A recent deal to protect the habitat of endangered coral may offer US environmentalists new leverage.
Environmentalists may have gained a powerful new legal weapon to fight global warming: the Endangered Species Act.
That's the fallout some expect from a settlement last week between environmentalists and the National Marine Fisheries Service. The government agency agreed to protect the "critical habitat" of elkhorn and staghorn coral, the first species to be recognized as threatened by global warming.
By protecting habitat, not just species, the federal government could be in a position to fight any threats to that habitat, including possibly, global warming, some environmentalists say.
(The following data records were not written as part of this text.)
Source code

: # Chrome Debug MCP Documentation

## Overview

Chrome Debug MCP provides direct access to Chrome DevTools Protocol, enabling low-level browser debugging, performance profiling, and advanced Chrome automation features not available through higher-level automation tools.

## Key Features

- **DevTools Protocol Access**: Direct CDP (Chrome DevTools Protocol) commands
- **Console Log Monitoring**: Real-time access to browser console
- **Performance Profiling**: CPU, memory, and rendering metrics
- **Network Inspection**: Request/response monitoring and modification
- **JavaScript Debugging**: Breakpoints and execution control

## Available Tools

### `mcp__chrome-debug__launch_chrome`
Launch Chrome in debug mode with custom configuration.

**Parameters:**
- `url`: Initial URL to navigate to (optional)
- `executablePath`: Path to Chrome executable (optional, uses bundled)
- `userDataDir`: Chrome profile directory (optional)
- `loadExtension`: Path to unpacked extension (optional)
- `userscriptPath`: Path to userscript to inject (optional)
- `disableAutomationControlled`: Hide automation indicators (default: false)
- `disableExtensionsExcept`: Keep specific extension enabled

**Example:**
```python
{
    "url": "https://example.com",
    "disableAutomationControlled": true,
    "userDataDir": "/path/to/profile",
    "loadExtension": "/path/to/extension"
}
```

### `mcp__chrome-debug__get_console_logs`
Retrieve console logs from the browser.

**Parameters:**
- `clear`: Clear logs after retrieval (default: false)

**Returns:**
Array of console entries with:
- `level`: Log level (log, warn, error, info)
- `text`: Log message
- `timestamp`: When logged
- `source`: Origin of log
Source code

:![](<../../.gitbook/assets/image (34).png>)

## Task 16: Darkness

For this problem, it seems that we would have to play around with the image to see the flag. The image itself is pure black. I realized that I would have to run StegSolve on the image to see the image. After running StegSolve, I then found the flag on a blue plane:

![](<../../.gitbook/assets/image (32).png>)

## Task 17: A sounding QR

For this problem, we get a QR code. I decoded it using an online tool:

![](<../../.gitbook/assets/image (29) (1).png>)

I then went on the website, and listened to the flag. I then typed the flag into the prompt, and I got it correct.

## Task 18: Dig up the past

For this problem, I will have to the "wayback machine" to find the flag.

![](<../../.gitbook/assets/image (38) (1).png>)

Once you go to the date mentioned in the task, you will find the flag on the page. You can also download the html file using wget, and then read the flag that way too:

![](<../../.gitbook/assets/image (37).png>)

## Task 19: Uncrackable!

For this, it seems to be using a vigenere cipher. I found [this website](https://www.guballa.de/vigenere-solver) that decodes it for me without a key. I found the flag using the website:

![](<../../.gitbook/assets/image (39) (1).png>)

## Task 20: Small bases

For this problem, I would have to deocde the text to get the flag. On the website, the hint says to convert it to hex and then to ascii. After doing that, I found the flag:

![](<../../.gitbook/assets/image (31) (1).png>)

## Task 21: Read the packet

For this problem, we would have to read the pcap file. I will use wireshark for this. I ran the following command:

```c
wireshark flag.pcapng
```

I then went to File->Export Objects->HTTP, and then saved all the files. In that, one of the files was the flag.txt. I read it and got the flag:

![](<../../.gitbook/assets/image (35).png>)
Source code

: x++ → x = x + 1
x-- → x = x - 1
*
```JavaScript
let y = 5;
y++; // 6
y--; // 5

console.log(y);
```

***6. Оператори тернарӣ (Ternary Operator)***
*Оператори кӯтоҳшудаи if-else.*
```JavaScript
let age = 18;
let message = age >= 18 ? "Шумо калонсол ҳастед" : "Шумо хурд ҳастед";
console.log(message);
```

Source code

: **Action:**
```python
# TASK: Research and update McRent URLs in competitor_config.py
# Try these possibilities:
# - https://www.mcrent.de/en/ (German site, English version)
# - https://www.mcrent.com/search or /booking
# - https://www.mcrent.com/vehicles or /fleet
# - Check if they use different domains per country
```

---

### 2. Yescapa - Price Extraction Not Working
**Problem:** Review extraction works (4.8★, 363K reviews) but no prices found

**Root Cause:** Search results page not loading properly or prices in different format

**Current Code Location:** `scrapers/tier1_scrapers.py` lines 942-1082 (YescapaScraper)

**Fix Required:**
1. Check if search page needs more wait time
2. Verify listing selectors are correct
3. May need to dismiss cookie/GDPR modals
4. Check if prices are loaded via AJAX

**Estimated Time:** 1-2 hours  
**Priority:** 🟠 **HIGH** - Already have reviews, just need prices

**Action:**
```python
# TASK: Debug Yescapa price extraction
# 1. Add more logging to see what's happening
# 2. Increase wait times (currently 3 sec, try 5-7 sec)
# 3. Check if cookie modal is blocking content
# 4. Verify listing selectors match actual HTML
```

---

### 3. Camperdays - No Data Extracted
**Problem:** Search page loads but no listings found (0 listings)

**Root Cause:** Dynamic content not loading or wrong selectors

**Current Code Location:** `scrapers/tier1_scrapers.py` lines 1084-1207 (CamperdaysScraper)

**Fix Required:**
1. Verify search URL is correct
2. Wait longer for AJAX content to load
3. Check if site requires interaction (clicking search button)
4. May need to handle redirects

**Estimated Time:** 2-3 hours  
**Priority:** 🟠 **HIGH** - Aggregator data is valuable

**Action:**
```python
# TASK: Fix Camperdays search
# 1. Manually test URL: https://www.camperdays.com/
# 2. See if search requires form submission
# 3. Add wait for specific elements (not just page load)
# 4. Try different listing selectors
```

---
While no one expects the US to stop, say, a coal-fired power plant in the Midwest to save Florida coral, the settlement does expand the leverage of the 1973 law that protects species from extinction.
"We think this victory on coral critical habitat actually moves the entire Endangered Species Act [ESA] onto a firm legal foundation for challenging global-warming pollution," says Kieran Suckling, policy director of the Center for Biological Diversity, an environmental group based in Tucson, Ariz., that filed both coral suits.
Indeed, the coral-protection victory may be just the beginning of a push to use the ESA to fight global warming, he and other environmentalists suggest.
The pair of coral species are struggling to survive because Florida's and the Caribbean's waters have become warmer and more acidic. Many scientists attribute the change to global warming.
Protected coral gets habitat safeguards
The elkhorn and staghorn coral won protected status under the ESA in May 2006. But it took a second legal battle to win a preservation of the corals' "critical habitat," part of last week's settlement between environmentalists and the US fisheries service.
The act's leverage will grow, environmentalists say, as climate change becomes recognized as a factor in species' decline. The number of species-recovery plans that cite global warming as a damaging factor has gone from zero as recently as 1990 to 141 today – with most of the growth since 2000.
While that's still just 9 percent of the 1,494 species listed at one time or another, the increase suggests that a large group of species still awaiting listing will have global warming cited as a major cause in their decline. The polar bear, 12 species of penguins, and the Kittlitz's Murrelet, an Alaskan bird that nests on the edges of glaciers, are all candidates, Mr. Suckling says.
Specific effects of warming speculative
Right now, any bid to fight the construction of a power plant by arguing that emissions might harm a species would probably be thrown out of court, because such climate-change effects remain speculative, Mr. Suckling concedes.
But in the next few years, if evidence of the threat of global warming on endangered species grows, so could the legal argument that the ESA be considered when a power plant or other carbon-intensive project is proposed, he adds.
Others are far less sure about that. Even some environmentalists are skeptical.
It is, for instance, unlikely that any judge will halt a power plant project just because its emissions contribute to a huge pool of global emissions that collectively harm coral, says Michael Bean, senior attorney at Environmental Defense, a Washington-based environmental group.
"The list of endangered species will in the future include many species threatened by global warming," he says. "But I'm skeptical that the [ESA] itself will be the source of any new restrictions on greenhouse-gas emissions. I think those will come from new legislation."
While winning a place on the endangered species list is always a big step – it's only the first. Habitat loss is the primary cause of species loss.
But only about 38 percent of the 1,367 species on the federal endangered species list actually have the much tougher protection that mandates critical habitat protection. Under the law, no area designated as critical habitat can be destroyed or adversely modified.
Those legal protections have played a major role in limiting development in key areas of the country. Critical-habitat designations covering 80 million acres along the West Coast have sharply reduced fishing in the breeding grounds of the Steller Sea Lion, a move many credit for the recent rebound in the population.
First listed as "threatened" in May 2006, the two coral species have declined 80 to 98 percent across their range. This spring a study found that 10 percent of the Caribbean's 62 reef building corals were threatened, including elkhorn and staghorn corals that used to be prominent.
Scientists studying the decline of coral that used to be the dominant reef-builders off the Florida coast are cheering the new settlement. They say they hope the critical-habitat designation will restrict access to the last remaining coral stands – and help win the legal fight on global warming.
"It's pretty exciting to find that a lowly marine invertebrate might actually someday be the legal catalyst for rulings against greenhouse-gas emissions," says Andrew Baker, a University of Miami marine biologist specializing on climate change impact on coral. "It's like getting Al Capone for tax evasion."